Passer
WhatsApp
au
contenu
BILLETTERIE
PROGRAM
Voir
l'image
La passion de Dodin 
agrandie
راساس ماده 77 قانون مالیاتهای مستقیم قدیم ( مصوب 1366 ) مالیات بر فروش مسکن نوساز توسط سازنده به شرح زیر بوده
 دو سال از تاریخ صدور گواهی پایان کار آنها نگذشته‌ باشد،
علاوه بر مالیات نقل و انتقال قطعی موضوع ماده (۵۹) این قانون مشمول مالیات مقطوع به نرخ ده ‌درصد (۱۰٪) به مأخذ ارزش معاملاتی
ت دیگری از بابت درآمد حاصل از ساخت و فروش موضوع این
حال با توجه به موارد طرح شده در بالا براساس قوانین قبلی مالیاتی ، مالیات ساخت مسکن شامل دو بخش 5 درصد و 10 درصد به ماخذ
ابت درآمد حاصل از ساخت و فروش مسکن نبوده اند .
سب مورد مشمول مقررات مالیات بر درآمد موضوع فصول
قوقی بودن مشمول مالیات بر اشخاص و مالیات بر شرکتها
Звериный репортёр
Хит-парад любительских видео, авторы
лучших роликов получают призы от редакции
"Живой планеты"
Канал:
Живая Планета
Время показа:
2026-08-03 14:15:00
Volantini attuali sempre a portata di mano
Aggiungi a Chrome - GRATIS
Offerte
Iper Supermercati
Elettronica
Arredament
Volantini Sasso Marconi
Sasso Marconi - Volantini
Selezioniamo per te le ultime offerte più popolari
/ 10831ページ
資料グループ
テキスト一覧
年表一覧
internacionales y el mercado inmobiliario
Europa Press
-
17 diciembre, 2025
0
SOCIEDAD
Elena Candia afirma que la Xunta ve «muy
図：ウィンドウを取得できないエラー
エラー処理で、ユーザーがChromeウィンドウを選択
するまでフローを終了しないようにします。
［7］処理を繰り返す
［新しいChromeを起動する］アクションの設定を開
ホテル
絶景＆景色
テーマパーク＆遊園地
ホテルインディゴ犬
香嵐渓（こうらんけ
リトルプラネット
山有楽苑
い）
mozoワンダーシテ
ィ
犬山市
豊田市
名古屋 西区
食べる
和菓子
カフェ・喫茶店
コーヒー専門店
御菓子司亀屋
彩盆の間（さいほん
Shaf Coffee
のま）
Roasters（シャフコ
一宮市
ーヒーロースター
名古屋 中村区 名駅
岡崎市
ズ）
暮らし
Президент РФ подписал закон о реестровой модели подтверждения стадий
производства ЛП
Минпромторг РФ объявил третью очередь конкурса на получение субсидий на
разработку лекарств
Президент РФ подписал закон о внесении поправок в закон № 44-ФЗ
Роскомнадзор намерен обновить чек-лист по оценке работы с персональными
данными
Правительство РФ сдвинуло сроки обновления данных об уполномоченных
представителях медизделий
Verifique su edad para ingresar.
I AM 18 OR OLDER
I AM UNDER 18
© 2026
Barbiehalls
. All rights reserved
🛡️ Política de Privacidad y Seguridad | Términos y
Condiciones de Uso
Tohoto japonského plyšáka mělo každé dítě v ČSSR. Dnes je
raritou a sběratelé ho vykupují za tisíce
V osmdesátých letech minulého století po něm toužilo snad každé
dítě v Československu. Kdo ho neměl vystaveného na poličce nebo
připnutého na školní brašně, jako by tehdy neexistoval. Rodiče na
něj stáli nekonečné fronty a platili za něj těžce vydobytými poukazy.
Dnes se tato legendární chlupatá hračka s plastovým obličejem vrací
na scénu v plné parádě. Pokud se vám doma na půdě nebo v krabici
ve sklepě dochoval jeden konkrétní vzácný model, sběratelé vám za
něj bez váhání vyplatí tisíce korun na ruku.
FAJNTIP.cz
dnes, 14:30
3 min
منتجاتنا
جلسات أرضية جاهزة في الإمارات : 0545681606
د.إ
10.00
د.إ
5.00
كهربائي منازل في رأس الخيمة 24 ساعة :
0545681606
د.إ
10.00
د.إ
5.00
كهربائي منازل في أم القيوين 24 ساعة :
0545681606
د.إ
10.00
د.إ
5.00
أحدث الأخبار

########

AIM OF THE TASK -> Once you have read the records above, set every one of them down again exactly.

EXPECTED ANSWER ->
Passer
WhatsApp
au
contenu
BILLETTERIE
PROGRAM
Voir
l'image
La passion de Dodin 
agrandie
راساس ماده 77 قانون مالیاتهای مستقیم قدیم ( مصوب 1366 ) مالیات بر فروش مسکن نوساز توسط سازنده به شرح زیر بوده
 دو سال از تاریخ صدور گواهی پایان کار آنها نگذشته‌ باشد،
علاوه بر مالیات نقل و انتقال قطعی موضوع ماده (۵۹) این قانون مشمول مالیات مقطوع به نرخ ده ‌درصد (۱۰٪) به مأخذ ارزش معاملاتی
ت دیگری از بابت درآمد حاصل از ساخت و فروش موضوع این
حال با توجه به موارد طرح شده در بالا براساس قوانین قبلی مالیاتی ، مالیات ساخت مسکن شامل دو بخش 5 درصد و 10 درصد به ماخذ
ابت درآمد حاصل از ساخت و فروش مسکن نبوده اند .
سب مورد مشمول مقررات مالیات بر درآمد موضوع فصول
قوقی بودن مشمول مالیات بر اشخاص و مالیات بر شرکتها
Звериный репортёр
Хит-парад любительских видео, авторы
лучших роликов получают призы от редакции
"Живой планеты"
Канал:
Живая Планета
Время показа:
2026-08-03 14:15:00
Volantini attuali sempre a portata di mano
Aggiungi a Chrome - GRATIS
Offerte
Iper Supermercati
Elettronica
Arredament
Volantini Sasso Marconi
Sasso Marconi - Volantini
Selezioniamo per te le ultime offerte più popolari
/ 10831ページ
資料グループ
テキスト一覧
年表一覧
internacionales y el mercado inmobiliario
Europa Press
-
17 diciembre, 2025
0
SOCIEDAD
Elena Candia afirma que la Xunta ve «muy
図：ウィンドウを取得できないエラー
エラー処理で、ユーザーがChromeウィンドウを選択
するまでフローを終了しないようにします。
［7］処理を繰り返す
［新しいChromeを起動する］アクションの設定を開
ホテル
絶景＆景色
テーマパーク＆遊園地
ホテルインディゴ犬
香嵐渓（こうらんけ
リトルプラネット
山有楽苑
い）
mozoワンダーシテ
ィ
犬山市
豊田市
名古屋 西区
食べる
和菓子
カフェ・喫茶店
コーヒー専門店
御菓子司亀屋
彩盆の間（さいほん
Shaf Coffee
のま）
Roasters（シャフコ
一宮市
ーヒーロースター
名古屋 中村区 名駅
岡崎市
ズ）
暮らし
Президент РФ подписал закон о реестровой модели подтверждения стадий
производства ЛП
Минпромторг РФ объявил третью очередь конкурса на получение субсидий на
разработку лекарств
Президент РФ подписал закон о внесении поправок в закон № 44-ФЗ
Роскомнадзор намерен обновить чек-лист по оценке работы с персональными
данными
Правительство РФ сдвинуло сроки обновления данных об уполномоченных
представителях медизделий
Verifique su edad para ingresar.
I AM 18 OR OLDER
I AM UNDER 18
© 2026
Barbiehalls
. All rights reserved
🛡️ Política de Privacidad y Seguridad | Términos y
Condiciones de Uso
Tohoto japonského plyšáka mělo každé dítě v ČSSR. Dnes je
raritou a sběratelé ho vykupují za tisíce
V osmdesátých letech minulého století po něm toužilo snad každé
dítě v Československu. Kdo ho neměl vystaveného na poličce nebo
připnutého na školní brašně, jako by tehdy neexistoval. Rodiče na
něj stáli nekonečné fronty a platili za něj těžce vydobytými poukazy.
Dnes se tato legendární chlupatá hračka s plastovým obličejem vrací
na scénu v plné parádě. Pokud se vám doma na půdě nebo v krabici
ve sklepě dochoval jeden konkrétní vzácný model, sběratelé vám za
něj bez váhání vyplatí tisíce korun na ruku.
FAJNTIP.cz
dnes, 14:30
3 min
منتجاتنا
جلسات أرضية جاهزة في الإمارات : 0545681606
د.إ
10.00
د.إ
5.00
كهربائي منازل في رأس الخيمة 24 ساعة :
0545681606
د.إ
10.00
د.إ
5.00
كهربائي منازل في أم القيوين 24 ساعة :
0545681606
د.إ
10.00
د.إ
5.00
أحدث الأخبار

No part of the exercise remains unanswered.